EXCERPTED TEXT

= Beginning of Section =

The Westworld actor is about to go big, but that’s the last thing on his mind

Meet Jimmi Simpson: TV's nicest weirdo
19 April 2018

We at this magazine possess great power. Not supernatural power – not yet – but the power, the privilege, to say to thousands: this is a man you should know about. He’s talented, he’s interesting, he’s one of the good guys and he’s going places. He’s one of us. One of you.

But this power is limited. We can’t dress just anyone in bright clothes, hand them a skateboard and pop them on our cover; we have to choose wisely, champion only those we truly believe in. And there a few we believe in more than Jimmi Simpson. I mean, just look him.

If you know Simpson, it might be because you had the good sense to watch Black Mirror’s series four zenith, ‘USS Callister’, a show he magnificently stole as philandering tech CEO James Walton in a tale of virtual reality going horribly wrong. Or perhaps you bumped into him as unnerving milk addict Liam McPoyle in It’s Always Sunny In Philadelphia, or paranoid hacker Gavin Orsay in House Of Cards.

But most likely you know him from Sky Atlantic-HBO behemoth, Westworld, which returns this weekend. In it, he plays William, a man who moseys slowly from dorkness to darkness across the vast landscapes of its futuristic Wild West fantasy theme park, populated with android murderers, prostitutes and doomed innocent bystanders. He even has an android love interest, which is somehow OK, possibly because she’s bad-ass and looks like Evan Rachel Wood (she is Evan Rachel Wood). Simpson is on a level billing with Wood, Thandie Newton, Ed Harris and Anthony Hopkins – and he matches them, scene for scene.

It’s an upward curve he attributes to landing a role in Sundance TV show Hap And Leonard in 2016, as a psychotic-yet-romantic killer called Soldier. This gave him the confidence, he claims, to bag his cowboy gig that same year.

“It was my first lead on TV and it was the first time I hated myself at work every day, thinking I suck,” he says. “Then I saw the end result and I was glad I thought I sucked because I kept working hard and it worked. It made me feel like I can do this.”

= End of Section =

ASSIGNMENT 1
Write out the part of the profile of Jimmi Simpson that starts with "If you know" and continues through "House Of Cards.", word for word.
The profile of Jimmi Simpson and the records that come after it have no connection to each other.

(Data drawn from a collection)

= Beginning of Section =

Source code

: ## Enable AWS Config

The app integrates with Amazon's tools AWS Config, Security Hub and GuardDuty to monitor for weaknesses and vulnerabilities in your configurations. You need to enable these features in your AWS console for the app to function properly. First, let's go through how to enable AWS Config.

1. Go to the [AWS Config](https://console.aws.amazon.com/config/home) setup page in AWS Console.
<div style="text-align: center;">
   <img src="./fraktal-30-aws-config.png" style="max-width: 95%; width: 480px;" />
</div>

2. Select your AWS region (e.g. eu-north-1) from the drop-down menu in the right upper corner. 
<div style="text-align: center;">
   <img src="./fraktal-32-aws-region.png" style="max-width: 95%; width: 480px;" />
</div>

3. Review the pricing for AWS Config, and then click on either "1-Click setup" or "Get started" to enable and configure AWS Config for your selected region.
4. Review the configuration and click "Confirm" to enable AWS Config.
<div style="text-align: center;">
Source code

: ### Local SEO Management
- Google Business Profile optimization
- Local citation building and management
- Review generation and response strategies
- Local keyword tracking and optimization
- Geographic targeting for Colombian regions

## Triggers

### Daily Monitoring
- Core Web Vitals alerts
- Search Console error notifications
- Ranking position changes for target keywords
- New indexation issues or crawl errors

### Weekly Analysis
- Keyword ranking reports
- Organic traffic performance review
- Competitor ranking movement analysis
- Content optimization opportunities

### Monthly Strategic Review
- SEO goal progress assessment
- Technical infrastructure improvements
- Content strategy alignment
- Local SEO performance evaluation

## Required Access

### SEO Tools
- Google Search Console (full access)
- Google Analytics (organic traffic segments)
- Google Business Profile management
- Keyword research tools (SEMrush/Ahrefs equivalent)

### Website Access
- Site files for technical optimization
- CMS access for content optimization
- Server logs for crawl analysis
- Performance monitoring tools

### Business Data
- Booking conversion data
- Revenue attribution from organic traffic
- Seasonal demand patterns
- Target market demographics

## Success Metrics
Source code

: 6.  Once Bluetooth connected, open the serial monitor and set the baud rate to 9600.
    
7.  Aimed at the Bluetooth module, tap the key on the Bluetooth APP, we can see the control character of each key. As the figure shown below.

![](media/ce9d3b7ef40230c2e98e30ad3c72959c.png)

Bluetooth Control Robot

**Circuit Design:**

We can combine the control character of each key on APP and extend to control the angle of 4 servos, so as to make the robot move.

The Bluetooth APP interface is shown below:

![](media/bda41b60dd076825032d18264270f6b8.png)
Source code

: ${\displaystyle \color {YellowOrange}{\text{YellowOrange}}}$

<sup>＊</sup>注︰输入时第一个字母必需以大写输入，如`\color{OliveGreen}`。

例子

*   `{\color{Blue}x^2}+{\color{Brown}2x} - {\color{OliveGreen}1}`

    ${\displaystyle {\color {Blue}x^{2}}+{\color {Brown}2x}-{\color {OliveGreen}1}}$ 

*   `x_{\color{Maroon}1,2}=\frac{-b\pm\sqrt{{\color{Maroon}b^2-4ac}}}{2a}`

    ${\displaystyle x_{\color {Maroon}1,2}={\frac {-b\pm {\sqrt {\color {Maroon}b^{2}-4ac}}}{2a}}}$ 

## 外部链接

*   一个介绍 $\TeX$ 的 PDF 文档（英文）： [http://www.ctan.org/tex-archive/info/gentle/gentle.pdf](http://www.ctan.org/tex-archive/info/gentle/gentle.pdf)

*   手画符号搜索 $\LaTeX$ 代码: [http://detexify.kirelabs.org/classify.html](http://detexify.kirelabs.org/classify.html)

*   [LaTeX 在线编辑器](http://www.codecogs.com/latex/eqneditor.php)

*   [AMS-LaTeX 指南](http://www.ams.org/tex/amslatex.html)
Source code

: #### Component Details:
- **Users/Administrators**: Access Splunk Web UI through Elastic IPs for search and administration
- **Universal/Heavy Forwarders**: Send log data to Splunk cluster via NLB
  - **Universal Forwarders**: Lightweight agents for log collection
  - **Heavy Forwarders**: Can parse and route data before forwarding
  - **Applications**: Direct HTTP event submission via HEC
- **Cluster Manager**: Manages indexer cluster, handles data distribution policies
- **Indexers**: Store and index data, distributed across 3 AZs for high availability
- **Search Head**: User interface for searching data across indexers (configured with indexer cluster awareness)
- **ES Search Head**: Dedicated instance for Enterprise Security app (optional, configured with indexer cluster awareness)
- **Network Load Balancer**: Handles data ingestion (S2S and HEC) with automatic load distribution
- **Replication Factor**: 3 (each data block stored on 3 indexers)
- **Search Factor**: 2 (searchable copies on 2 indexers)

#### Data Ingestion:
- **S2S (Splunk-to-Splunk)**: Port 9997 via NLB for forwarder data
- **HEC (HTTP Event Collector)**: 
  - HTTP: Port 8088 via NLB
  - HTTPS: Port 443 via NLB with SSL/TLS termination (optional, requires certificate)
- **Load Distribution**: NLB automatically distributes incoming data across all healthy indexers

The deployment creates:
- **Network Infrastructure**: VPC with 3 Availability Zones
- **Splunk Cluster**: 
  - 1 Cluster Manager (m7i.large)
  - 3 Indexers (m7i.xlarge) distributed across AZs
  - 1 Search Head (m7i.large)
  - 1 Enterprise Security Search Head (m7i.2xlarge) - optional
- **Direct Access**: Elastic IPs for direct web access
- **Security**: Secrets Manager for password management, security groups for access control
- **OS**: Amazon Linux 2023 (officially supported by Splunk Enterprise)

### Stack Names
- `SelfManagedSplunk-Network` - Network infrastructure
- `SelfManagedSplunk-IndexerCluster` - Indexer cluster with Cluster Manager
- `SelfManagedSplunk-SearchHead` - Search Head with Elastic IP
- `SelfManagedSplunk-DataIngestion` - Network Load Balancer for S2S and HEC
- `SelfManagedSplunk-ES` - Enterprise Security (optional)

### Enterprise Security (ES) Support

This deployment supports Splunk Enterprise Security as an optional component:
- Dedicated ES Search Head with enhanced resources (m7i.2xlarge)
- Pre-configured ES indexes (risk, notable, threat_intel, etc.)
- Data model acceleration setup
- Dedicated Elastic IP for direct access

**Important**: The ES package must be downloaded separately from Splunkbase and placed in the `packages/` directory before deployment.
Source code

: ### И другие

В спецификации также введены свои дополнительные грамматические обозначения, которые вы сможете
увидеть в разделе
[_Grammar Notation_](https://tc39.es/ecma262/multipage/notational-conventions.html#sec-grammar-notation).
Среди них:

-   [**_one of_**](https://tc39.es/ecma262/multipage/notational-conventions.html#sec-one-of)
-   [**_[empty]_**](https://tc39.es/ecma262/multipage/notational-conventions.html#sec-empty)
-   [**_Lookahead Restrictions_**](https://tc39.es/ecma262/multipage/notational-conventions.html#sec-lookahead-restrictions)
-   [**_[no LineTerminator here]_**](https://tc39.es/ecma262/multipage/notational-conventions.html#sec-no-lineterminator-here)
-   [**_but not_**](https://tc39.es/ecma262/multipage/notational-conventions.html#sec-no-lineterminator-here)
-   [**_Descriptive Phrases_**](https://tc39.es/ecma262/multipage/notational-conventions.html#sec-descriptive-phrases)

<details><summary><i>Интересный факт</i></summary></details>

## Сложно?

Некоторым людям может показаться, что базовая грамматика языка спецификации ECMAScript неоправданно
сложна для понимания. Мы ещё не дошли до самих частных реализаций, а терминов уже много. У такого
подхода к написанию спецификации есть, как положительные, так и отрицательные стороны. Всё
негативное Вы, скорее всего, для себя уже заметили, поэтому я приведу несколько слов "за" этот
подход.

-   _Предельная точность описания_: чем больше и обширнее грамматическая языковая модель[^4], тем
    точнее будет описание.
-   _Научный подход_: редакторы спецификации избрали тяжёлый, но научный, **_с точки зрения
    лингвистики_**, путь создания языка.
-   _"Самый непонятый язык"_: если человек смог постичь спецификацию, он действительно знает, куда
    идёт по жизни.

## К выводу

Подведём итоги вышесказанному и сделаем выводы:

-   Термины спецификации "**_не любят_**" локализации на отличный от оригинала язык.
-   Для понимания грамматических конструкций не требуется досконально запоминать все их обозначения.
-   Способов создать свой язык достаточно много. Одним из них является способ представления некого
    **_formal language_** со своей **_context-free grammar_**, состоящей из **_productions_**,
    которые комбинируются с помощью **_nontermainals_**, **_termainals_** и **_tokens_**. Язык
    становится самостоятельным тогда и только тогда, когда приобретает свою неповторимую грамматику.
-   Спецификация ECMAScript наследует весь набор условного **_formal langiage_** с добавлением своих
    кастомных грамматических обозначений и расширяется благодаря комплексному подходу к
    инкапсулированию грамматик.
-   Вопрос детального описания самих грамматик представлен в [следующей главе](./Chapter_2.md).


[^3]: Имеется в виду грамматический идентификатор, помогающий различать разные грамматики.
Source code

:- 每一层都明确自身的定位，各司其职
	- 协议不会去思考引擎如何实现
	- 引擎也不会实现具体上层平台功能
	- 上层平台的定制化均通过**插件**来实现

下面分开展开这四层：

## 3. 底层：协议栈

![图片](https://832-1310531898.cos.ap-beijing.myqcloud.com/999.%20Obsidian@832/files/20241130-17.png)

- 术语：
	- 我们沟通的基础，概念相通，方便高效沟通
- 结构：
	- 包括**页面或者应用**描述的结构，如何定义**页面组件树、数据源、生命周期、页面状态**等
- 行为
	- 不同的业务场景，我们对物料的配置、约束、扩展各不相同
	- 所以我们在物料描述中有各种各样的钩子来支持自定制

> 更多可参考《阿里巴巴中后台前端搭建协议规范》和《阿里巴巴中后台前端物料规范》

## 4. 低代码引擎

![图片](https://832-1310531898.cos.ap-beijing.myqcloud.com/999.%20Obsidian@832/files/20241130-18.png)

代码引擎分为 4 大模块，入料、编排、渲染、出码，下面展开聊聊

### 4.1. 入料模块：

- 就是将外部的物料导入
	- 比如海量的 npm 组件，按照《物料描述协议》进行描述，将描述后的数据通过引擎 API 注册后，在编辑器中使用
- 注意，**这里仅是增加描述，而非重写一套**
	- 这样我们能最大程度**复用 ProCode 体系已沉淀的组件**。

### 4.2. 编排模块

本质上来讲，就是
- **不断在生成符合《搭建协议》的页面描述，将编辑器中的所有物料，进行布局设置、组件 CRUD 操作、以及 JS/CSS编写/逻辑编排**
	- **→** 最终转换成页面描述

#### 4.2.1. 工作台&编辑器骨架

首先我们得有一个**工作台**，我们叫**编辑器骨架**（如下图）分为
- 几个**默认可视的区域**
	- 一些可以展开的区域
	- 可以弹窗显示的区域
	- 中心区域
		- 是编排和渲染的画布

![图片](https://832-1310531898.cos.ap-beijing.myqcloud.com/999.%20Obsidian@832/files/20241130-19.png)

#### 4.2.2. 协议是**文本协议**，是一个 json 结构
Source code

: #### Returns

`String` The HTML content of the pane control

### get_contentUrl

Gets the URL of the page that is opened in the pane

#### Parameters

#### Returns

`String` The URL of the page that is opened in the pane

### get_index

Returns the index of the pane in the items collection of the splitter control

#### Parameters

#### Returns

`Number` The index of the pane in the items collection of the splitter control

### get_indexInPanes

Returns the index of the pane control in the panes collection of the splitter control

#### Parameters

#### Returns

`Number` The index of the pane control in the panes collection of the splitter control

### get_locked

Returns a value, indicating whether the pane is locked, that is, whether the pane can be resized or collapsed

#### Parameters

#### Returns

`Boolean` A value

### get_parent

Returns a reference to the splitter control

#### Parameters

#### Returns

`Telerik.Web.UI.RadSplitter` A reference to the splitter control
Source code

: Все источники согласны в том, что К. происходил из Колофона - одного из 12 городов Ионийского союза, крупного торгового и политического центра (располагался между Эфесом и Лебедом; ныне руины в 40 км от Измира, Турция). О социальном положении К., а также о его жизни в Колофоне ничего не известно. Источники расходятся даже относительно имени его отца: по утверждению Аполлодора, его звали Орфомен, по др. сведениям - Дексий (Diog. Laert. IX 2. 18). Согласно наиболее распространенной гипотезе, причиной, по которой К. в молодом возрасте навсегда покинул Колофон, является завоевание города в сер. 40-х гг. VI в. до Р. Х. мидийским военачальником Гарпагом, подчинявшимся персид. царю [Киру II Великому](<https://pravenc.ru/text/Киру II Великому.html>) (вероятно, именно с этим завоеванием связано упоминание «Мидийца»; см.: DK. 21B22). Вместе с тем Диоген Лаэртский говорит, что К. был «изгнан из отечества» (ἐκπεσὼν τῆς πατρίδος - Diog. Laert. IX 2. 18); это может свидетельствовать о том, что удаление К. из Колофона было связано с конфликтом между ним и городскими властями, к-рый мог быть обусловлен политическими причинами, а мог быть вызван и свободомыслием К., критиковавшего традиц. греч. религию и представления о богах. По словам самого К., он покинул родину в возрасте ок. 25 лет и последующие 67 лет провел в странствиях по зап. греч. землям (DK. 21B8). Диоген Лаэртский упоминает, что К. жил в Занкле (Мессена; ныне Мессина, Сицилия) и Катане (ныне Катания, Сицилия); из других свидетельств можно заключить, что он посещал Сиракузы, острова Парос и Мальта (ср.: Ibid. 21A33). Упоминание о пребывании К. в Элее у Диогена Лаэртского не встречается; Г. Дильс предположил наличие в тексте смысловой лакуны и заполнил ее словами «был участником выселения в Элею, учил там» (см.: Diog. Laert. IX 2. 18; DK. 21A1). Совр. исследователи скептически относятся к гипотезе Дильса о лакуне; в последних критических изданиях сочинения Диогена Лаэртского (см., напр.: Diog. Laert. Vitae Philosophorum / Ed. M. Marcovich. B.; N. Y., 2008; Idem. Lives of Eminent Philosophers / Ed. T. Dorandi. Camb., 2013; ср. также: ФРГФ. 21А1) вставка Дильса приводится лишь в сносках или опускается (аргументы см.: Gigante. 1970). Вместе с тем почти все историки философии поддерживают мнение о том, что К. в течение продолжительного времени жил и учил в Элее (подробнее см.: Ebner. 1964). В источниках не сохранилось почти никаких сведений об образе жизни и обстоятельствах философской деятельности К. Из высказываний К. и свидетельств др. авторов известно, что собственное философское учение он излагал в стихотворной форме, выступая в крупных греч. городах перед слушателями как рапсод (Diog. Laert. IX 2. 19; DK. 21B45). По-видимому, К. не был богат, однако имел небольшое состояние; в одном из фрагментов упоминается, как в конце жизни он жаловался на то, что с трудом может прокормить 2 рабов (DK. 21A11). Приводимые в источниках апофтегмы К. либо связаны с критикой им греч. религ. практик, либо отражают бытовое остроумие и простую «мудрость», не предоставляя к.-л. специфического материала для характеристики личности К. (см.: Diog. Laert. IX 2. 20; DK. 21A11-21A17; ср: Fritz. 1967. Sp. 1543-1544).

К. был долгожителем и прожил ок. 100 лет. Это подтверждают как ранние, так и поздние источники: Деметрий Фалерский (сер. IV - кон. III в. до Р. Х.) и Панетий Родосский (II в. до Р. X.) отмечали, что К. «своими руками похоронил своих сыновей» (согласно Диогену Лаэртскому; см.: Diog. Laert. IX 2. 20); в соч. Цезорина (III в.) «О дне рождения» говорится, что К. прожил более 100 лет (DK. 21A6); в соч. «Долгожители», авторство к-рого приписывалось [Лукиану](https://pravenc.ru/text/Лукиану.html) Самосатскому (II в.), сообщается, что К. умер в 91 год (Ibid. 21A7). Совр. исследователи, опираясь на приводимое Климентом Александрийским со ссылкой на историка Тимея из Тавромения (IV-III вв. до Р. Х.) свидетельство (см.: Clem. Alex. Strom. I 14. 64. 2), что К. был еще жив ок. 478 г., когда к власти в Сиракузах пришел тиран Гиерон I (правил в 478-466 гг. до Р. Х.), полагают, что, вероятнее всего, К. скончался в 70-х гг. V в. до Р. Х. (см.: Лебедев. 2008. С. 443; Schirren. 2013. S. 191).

= End of Section =

ASSIGNMENT 2
Reproduce the records exactly, starting at their first line and continuing through the line with "## Required Access", including both of those lines.

ANSWER 1
If you know Simpson, it might be because you had the good sense to watch Black Mirror’s series four zenith, ‘USS Callister’, a show he magnificently stole as philandering tech CEO James Walton in a tale of virtual reality going horribly wrong. Or perhaps you bumped into him as unnerving milk addict Liam McPoyle in It’s Always Sunny In Philadelphia, or paranoid hacker Gavin Orsay in House Of Cards.

ANSWER 2
Source code

: ## Enable AWS Config

The app integrates with Amazon's tools AWS Config, Security Hub and GuardDuty to monitor for weaknesses and vulnerabilities in your configurations. You need to enable these features in your AWS console for the app to function properly. First, let's go through how to enable AWS Config.

1. Go to the [AWS Config](https://console.aws.amazon.com/config/home) setup page in AWS Console.
<div style="text-align: center;">
   <img src="./fraktal-30-aws-config.png" style="max-width: 95%; width: 480px;" />
</div>

2. Select your AWS region (e.g. eu-north-1) from the drop-down menu in the right upper corner. 
<div style="text-align: center;">
   <img src="./fraktal-32-aws-region.png" style="max-width: 95%; width: 480px;" />
</div>

3. Review the pricing for AWS Config, and then click on either "1-Click setup" or "Get started" to enable and configure AWS Config for your selected region.
4. Review the configuration and click "Confirm" to enable AWS Config.
<div style="text-align: center;">
Source code

: ### Local SEO Management
- Google Business Profile optimization
- Local citation building and management
- Review generation and response strategies
- Local keyword tracking and optimization
- Geographic targeting for Colombian regions

## Triggers

### Daily Monitoring
- Core Web Vitals alerts
- Search Console error notifications
- Ranking position changes for target keywords
- New indexation issues or crawl errors

### Weekly Analysis
- Keyword ranking reports
- Organic traffic performance review
- Competitor ranking movement analysis
- Content optimization opportunities

### Monthly Strategic Review
- SEO goal progress assessment
- Technical infrastructure improvements
- Content strategy alignment
- Local SEO performance evaluation

## Required Access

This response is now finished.